Most people didn't think Android had a chance to carve out a decent share of the mobile operating system market, considering the huge lead Apple had created for itself with the groundbreaking iPhone. And yet here we sit in early 2011, with Android as the number one mobile operating system. Some of the credit has to go to Verizon, who pumped serious cash into their Droid marketing campaign.
So the real question is, can Android do it again in the tablet world? Again we have Apple far out in the lead... again because of their innovation. Will Motorola support the Xoom (or Samsung support the Galaxy) the way Verizon promoted the Droid?
The near future--the next year or so--looks pretty bright for iPad 2, and I doubt any competitor will come close anytime soon. But in the long term? I wouldn't bet against Android's ability to catch up eventually, if only because of the wider variety of devices on which their software will be running.

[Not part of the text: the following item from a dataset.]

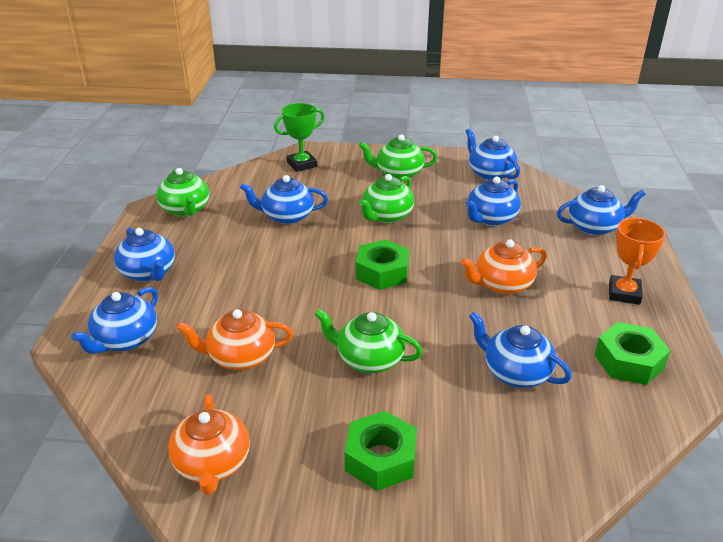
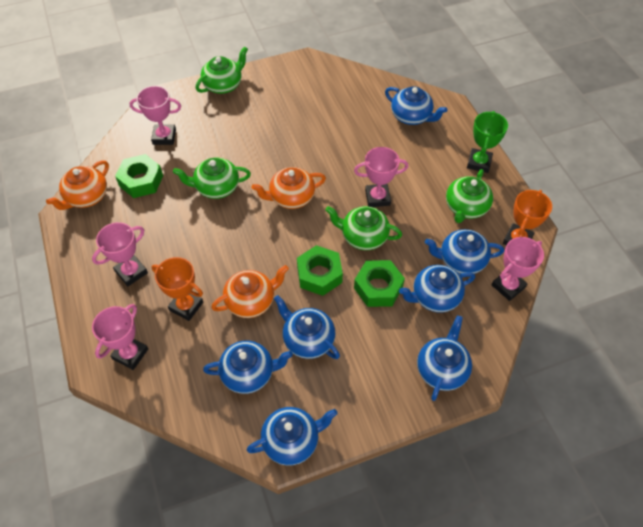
orange trophy: 1 -> 2
pink trophy: 0 -> 5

Takeaways For Video Marketers
Both the iPad 2 and the Xoom make tablets appealing for video marketing. Both can shoot and edit video. Both can upload video instantly and directly. And both are pretty darn affordable. Each has its own limitations, and tablets aren't going to be the main video production device for most of you for a long time to come. But they're packing real power, and are growing more versatile by the day.
It won't be long before the still and video quality with tablets can compete with the best of the consumer products. Not every video creator will want to shoot and edit on a tablet, for certain. But won't it be nice to know we have the option if we want it?
Most importantly, I need you to all tell Mark in the comments that he needs to buy me one of these things (preferably a Xoom) you know, for science.